The other day, Spain's King Felipe VI took up the gauntlet that was thrown by the Catalan Generalitat. Excerpts:
“We find ourselves at a critical juncture for our existence as a democracy. In these circumstances, I wish to address all Spaniards. We have all witnessed the events that have taken place in Catalonia, with the illegal declaration of independence as the final goal of the Catalan executive [Generalitat].
“I am well aware that in Catalonia there is also great concern and anxiety about the Catalan authorities’ behavior. To those who feel that way, I assure that they are not, nor will they be, alone; they have all the support and the solidarity of the rest of the Spanish people, as well as the absolute guarantee given by the rule of law in the defense of their freedom and their rights.
“These are troubled times, but we will overcome them. These are very complicated times, but we will get through them. Because we believe in our country and we are proud of what we are. Because our democratic principles are solid and strong. And they are like this because they are based on the wishes of millions and millions of Spaniards who want a peaceful and free coexistence. That is how we have gradually built Spain in these last decades. And that is how we must go forward, with serenity and determination. On this road, in that improved Spain that we all desire, Catalonia will be there too.”

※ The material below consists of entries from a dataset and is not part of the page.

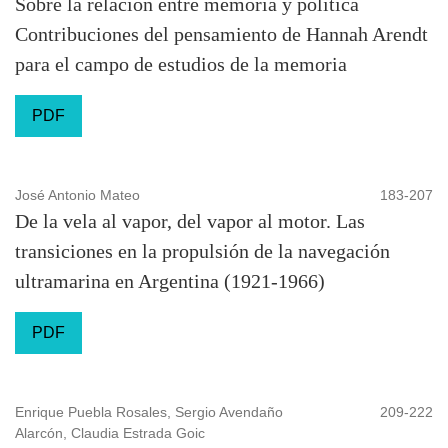
Sobre la relación entre memoria y política
Contribuciones del pensamiento de Hannah Arendt
para el campo de estudios de la memoria
PDF
José Antonio Mateo
183-207
De la vela al vapor, del vapor al motor. Las
transiciones en la propulsión de la navegación
ultramarina en Argentina (1921-1966)
PDF
Enrique Puebla Rosales, Sergio Avendaño
209-222
Alarcón, Claudia Estrada Goic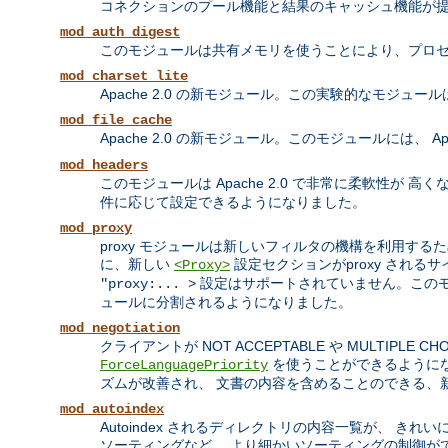
コネクションのプール機能と結果のキャッシュ機能が
mod_auth_digest
このモジュールは共有メモリを使うことにより、プロセ
mod_charset_lite
Apache 2.0 の新モジュール。この実験的なモジュ
mod_file_cache
Apache 2.0 の新モジュール。このモジュールには、 Apa
mod_headers
このモジュールは Apache 2.0 で非常に柔軟性が 高
件に応じて設定できるようになりました。
mod_proxy
proxy モジュールは新しいフィルタの機構を利用するため
に、新しい
設定セクションがproxy される
<Proxy>
設定はサポートされていません。この
"proxy:... >
ュールに分割されるようになりました。
mod_negotiation
クライアントが NOT ACCEPTABLE や MULTI
を使うことができるようになり
ForceLanguagePriority
ズムが改善され、 文書の内容を含めることのできる、
mod_autoindex
Autoindex されるディレクトリの内容一覧が、 き
ソーティングなど、 より細かいソーティングの制御が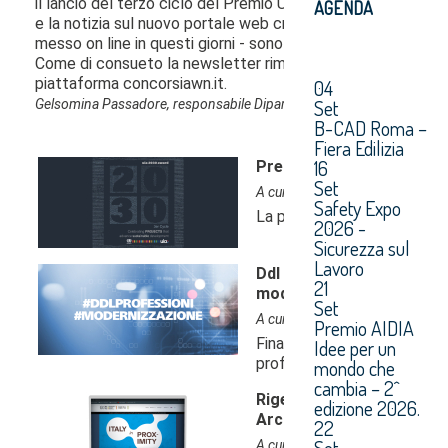
AGENDA
04
Set
B-CAD Roma –
Fiera Edilizia
16
Set
Safety Expo
2026 -
Sicurezza sul
Lavoro
21
Set
Premio AIDIA
Idee per un
mondo che
cambia – 2^
edizione 2026.
22
Set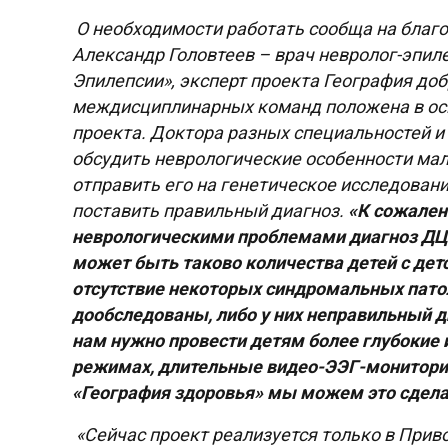
О необходимости работать сообща на благо
Александр Головтеев – врач невролог-эпил
Эпилепсии», эксперт проекта География до
междисциплинарных команд положена в осно
проекта. Доктора разных специальностей и
обсудить неврологические особенности мал
отправить его на генетическое исследовани
поставить правильный диагноз.
«К сожален
неврологическими проблемами диагноз ДЦП
может быть таково количества детей с де
отсутствие некоторых синдромальных патоло
дообследованы, либо у них неправильный д
нам нужно провести детям более глубокие 
режимах, длительные видео-ЭЭГ-мониторинг
«География здоровья» мы можем это сдела
«Сейчас проект реализуется только в Прив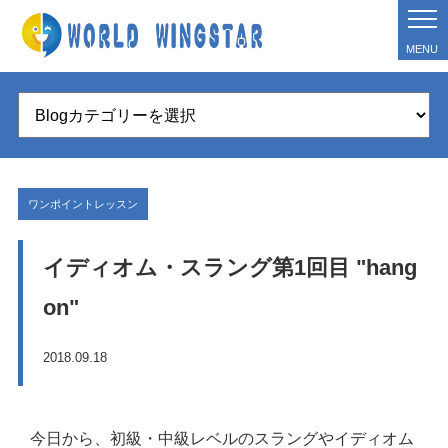
MENU
ワンポイントレッスン
イディオム・スラング第1回目 "hang
on"
2018.09.18
今日から、初級・中級レベルのスラングやイディオム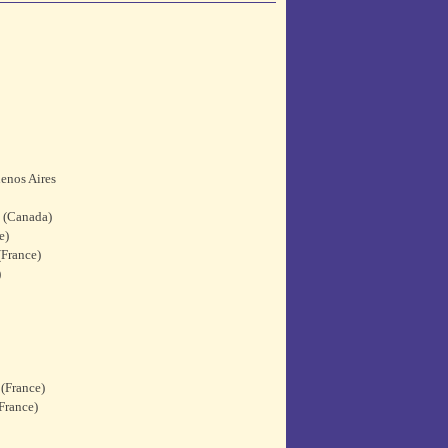
uenos Aires
c (Canada)
e)
(France)
)
 (France)
(France)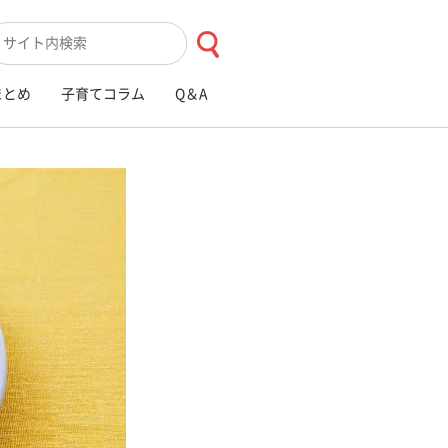
索キーワード入力
まとめ
子育てコラム
Q＆A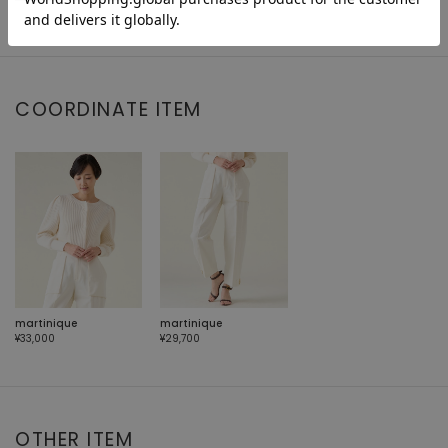
COORDINATE ITEM
martinique
martinique
¥33,000
¥29,700
OTHER ITEM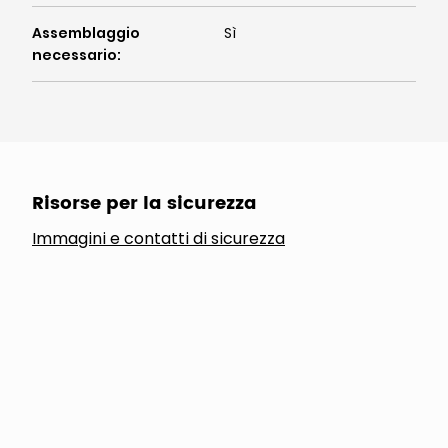
Assemblaggio
Sì
necessario
:
Risorse per la sicurezza
Immagini e contatti di sicurezza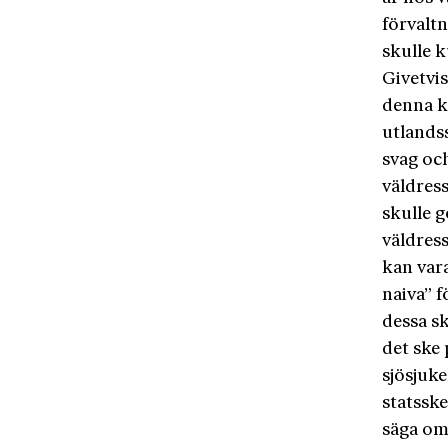
förvaltn
skulle 
Givetvis
denna k
utlands
svag och
väldres
skulle g
väldres
kan vara
naiva” f
dessa s
det ske 
sjösjuke
statssk
säga om 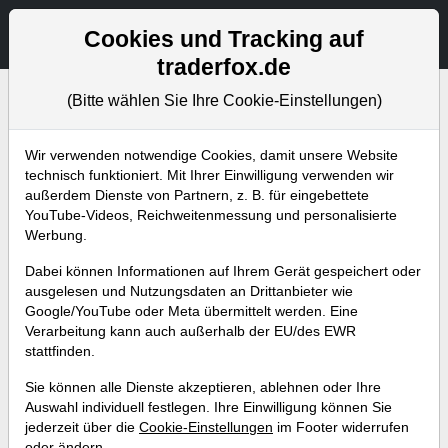
Aktien- und Artikelsuche
Seite
Cookies und Tracking auf
traderfox.de
(Bitte wählen Sie Ihre Cookie-Einstellungen)
Vertrag widerrufen
Wir verwenden notwendige Cookies, damit unsere Website
Wenn Sie Ihren Vertrag widerrufen möchten, füllen Sie bitte
technisch funktioniert. Mit Ihrer Einwilligung verwenden wir
das folgende Formular aus.
außerdem Dienste von Partnern, z. B. für eingebettete
YouTube-Videos, Reichweitenmessung und personalisierte
Werbung.
Kontaktdaten
E-Mail-Adresse*
Dabei können Informationen auf Ihrem Gerät gespeichert oder
ausgelesen und Nutzungsdaten an Drittanbieter wie
Google/YouTube oder Meta übermittelt werden. Eine
Produktbezeichnung*
Verarbeitung kann auch außerhalb der EU/des EWR
stattfinden.
Sie können alle Dienste akzeptieren, ablehnen oder Ihre
Widerruf absenden
Auswahl individuell festlegen. Ihre Einwilligung können Sie
jederzeit über die
Cookie-Einstellungen
im Footer widerrufen
oder ändern.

As Rod Dreher would say, read the whole thing ("In English translation, even!," as the Hanna-Barbera cartoon character Snagglepuss would say). In all seriousness, read it. It’s by far the best speech I have heard a politician (if a constitutional monarch can be regarded as a politician) give in my lifetime.
Former Spanish foreign minister Ana Palacio does something you rarely see a mainstream politician do. She states the painfully obvious. I mean that as a sincere compliment. Normally, politicians speak in vague euphemisms. In a recent Wall Street Journal op-ed, Palacio departed from that practice to call the Catalan government’s attempt at secession what it is: an illegal coup d’état. She went on to state that Spain has got to centralize its educational system, for the sake of its national unity. The key excerpt:
“Four decades ago, Spain peacefully moved from dictatorship to democracy. In that moment there was an undeniable unity. Everyone felt a loyalty to the project of Spain even if they had different visions of what it should look like. That feeling has been lost.
“Perhaps we have been so blinded by the success of the Transición that it has been difficult to appreciate that Spain has reached a critical juncture. The crisis in Catalonia has made plain the problems of Spain’s decentralization. You cannot have a shared sense of belonging without shared experience. This puts front and center the challenge of education that Spain faces. Having many different math books or many ways of teaching history, as we do today, does not create that commonality.”
The Wall Street Journal hides its articles behind a paywall, but you should be able to read the whole thing by clicking on the link inside this tweet from Spanish journalist Hermann Tertsch.
Finally, some words of wisdom from George Washington, the father of the United States, from when he put down the Whiskey Rebellion in the 1790s. I can’t think of a quote that is more applicable to the current tragic situation in Spain:
"If the laws are to be trampled upon with impunity, and a minority (a small one too) is to dictate to the majority, there is an end put, at one stroke, to republican [i.e., democratic] government."